After the war she joined the Washington Alpine Club in Seattle and became an avid hiker, climbing Mount St. Helens in 1950.

The world began to open up to Mary when she accepted a civil service job in 1955 at the Tokyo Army Hospital in Japan. During her three-year stay in Japan, she climbed Mount Fuji and Mount Shirouma, explored Japanese national parks and traveled by cruise ship to Manila and Hong Kong.

Next came a one-year stint with the U.S. Army Corps of Engineers in Karachi, Pakistan.

“We were warned to stay away from the bazaar on Thursdays because the lepers were allowed to come on that day,” she said in her memoir.

Again, weekends and vacation were used to explore the countryside, from the valley of Kashmir to Kabul, Afghanistan across the Khyber Pass, hitching a ride with a road-building engineer from the United States.

“I hitchhiked with my tongue, not my thumb,” she said.

In June of 1959, she transferred to the U.S. Army Corps of Engineers headquarters office in Livorno, Italy near Pisa on the Tyrrhenian Sea.

“The City of Livorno was said to be 90 percent Communists,” she recalled. “During an Italian election there were banners above the main city streets, asking the citizens to “Vote Communista.”

For three years, Livorno was a launch pad for European and Middle East adventures: Evening boat rides on the Danube River in Austria. Easter Sunday mass in the Notre Dame Cathedral in Paris. Shopping the bazaars of Damascus, Syria. Changing of the Queen’s guards in London. You get the picture: Mary Zindt has the soul of an explorer.

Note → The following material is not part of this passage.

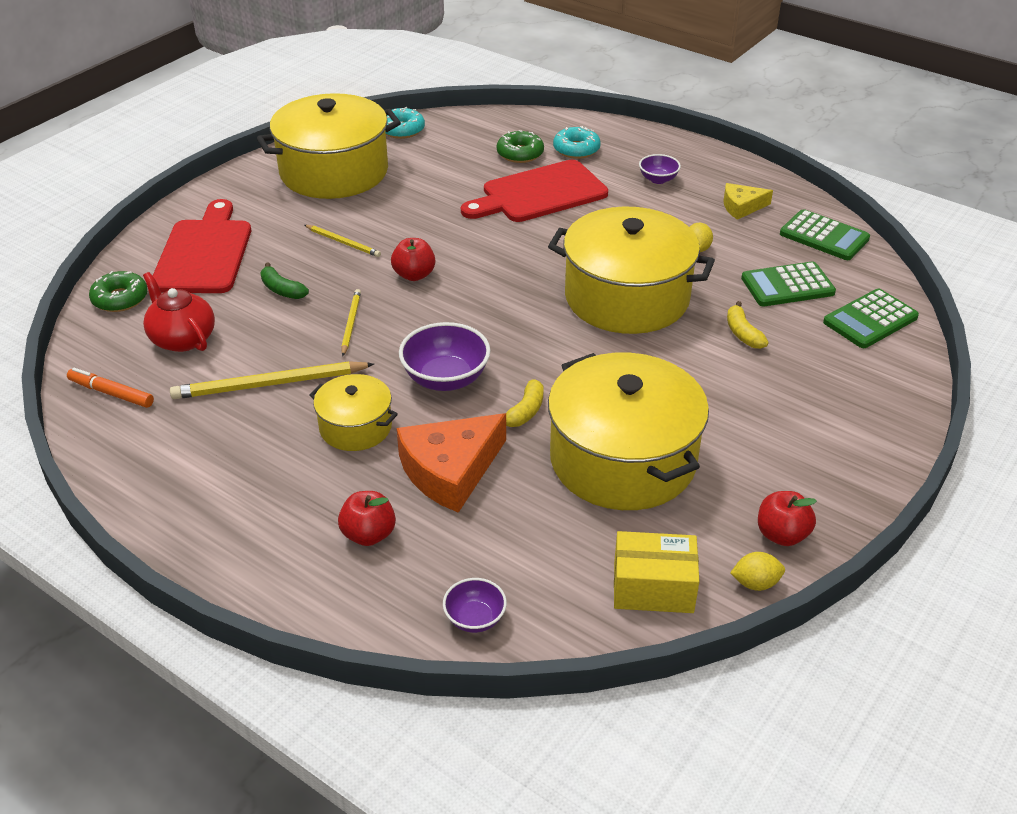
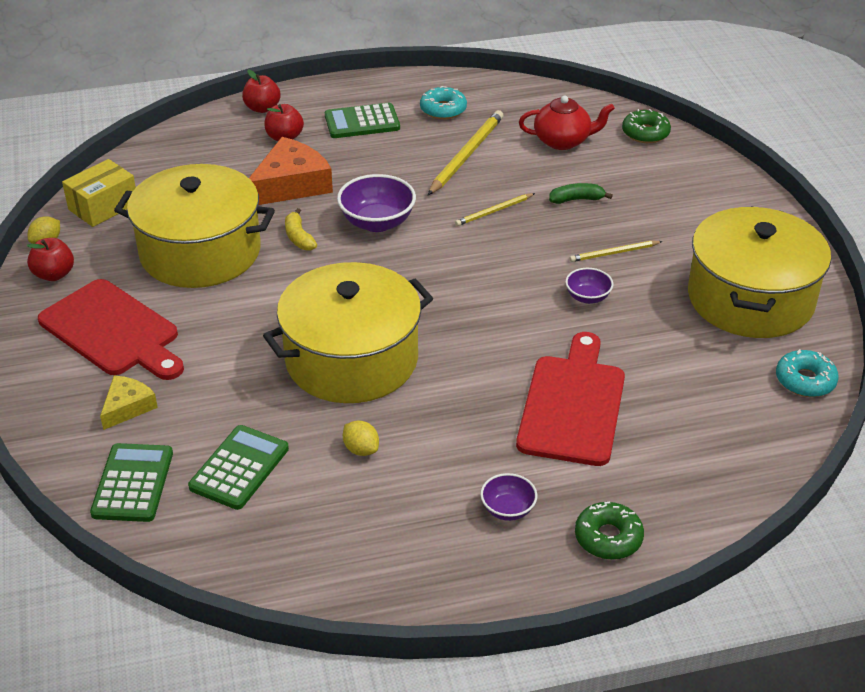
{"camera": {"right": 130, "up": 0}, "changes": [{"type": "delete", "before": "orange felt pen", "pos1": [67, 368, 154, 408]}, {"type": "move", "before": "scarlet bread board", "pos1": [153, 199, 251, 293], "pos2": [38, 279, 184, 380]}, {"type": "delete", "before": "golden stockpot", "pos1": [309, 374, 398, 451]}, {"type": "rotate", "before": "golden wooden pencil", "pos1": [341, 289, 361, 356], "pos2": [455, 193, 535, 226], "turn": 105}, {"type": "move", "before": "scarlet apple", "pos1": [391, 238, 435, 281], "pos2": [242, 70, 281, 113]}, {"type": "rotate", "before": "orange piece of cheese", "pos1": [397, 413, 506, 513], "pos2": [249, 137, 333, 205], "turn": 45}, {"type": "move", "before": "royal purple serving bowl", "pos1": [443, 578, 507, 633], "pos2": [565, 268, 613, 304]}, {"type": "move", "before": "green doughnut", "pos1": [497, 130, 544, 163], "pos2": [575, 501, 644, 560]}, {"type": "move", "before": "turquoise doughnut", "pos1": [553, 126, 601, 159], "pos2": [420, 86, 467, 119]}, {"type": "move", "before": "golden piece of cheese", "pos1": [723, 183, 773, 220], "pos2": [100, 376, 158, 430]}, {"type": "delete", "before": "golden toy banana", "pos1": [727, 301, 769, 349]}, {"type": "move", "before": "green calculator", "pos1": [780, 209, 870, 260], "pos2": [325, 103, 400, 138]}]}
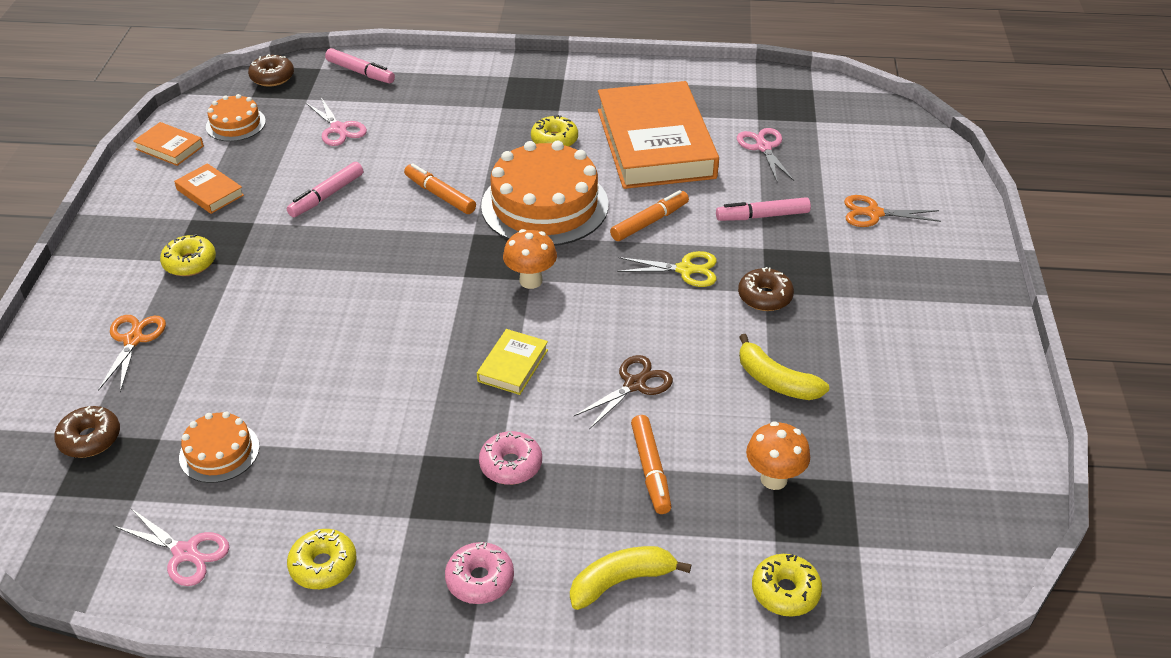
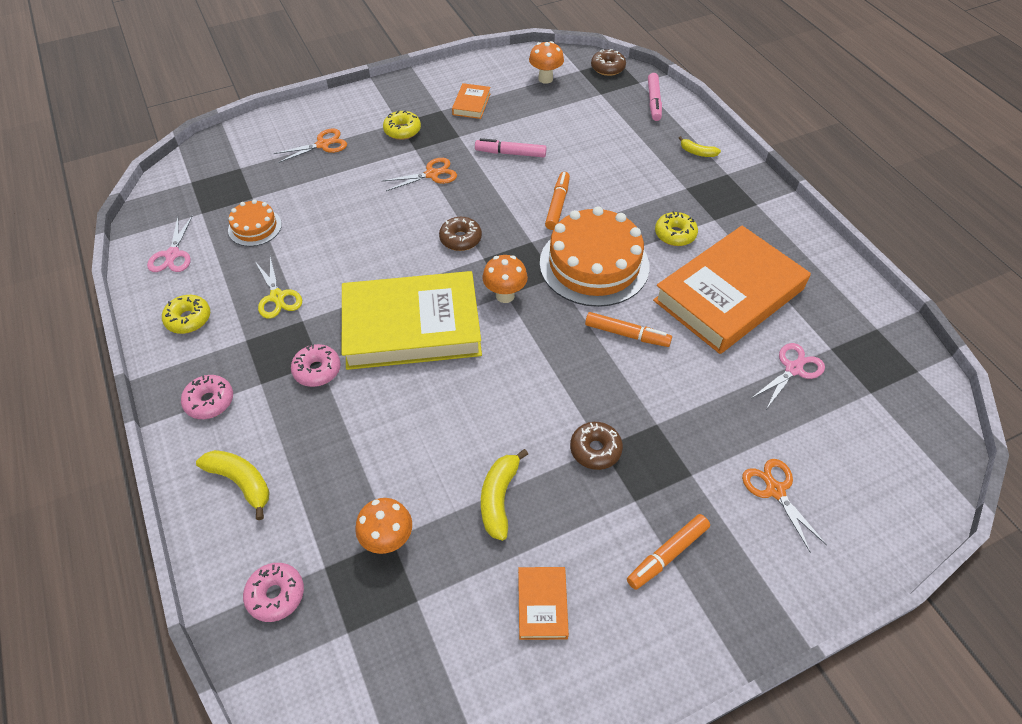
{"camera": {"right": 60, "up": 10}, "changes": [{"type": "move", "before": "brown doughnut", "pos1": [54, 406, 120, 458], "pos2": [439, 217, 482, 251]}, {"type": "move", "before": "orange hardcover", "pos1": [133, 122, 204, 166], "pos2": [518, 567, 569, 640]}, {"type": "replace", "before": "orange gateau", "after": "orange mushroom", "pos1": [206, 94, 266, 142], "pos2": [529, 41, 564, 84]}, {"type": "delete", "before": "rosy pair of scissors", "pos1": [306, 97, 367, 146]}, {"type": "resize", "before": "golden hardcover", "pos1": [477, 329, 548, 395], "pos2": [342, 271, 482, 370], "scale": 2.44}, {"type": "delete", "before": "brown pair of scissors", "pos1": [574, 355, 673, 429]}, {"type": "move", "before": "golden pair of scissors", "pos1": [617, 251, 717, 287], "pos2": [256, 257, 302, 319]}, {"type": "move", "before": "orange felt pen", "pos1": [631, 415, 671, 514], "pos2": [627, 514, 710, 590]}, {"type": "delete", "before": "rosy felt pen", "pos1": [716, 197, 811, 221]}, {"type": "recolor", "before": "golden doughnut", "after": "rosy doughnut", "pos1": [752, 554, 822, 617], "pos2": [243, 563, 304, 622]}, {"type": "insert", "after": "orange pair of scissors", "pos2": [383, 158, 457, 191]}, {"type": "insert", "after": "golden toy banana", "pos2": [679, 136, 721, 157]}]}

She returned to the Pacific Northwest in 1963, and retired from her final job with the U.S. Post Office Department in 1966. In retirement, she went on road trips with her dad, who lived to the age of 97, hiked and played bridge with her lady friends, volunteered at area nursing homes and painted.

At 102, her health is remarkable. She takes one pill to control her blood pressure and walks with aid only because she fell and broke her hip escaping a disturbed hornets nest in 2009.

She’s not a big fan of the Technological Age, and the big salaries paid to movie and sports stars.

While apolitical, she voted for Barack Obama because she thinks he deserves another chance.

She doesn’t smoke, doesn’t drink, hears and sees well and never married.

“Some people say that’s why I’ve lived so long,” she said of her single status.

“I realize that I have been truly blessed with a full and happy life,” she concluded. “I am very grateful.”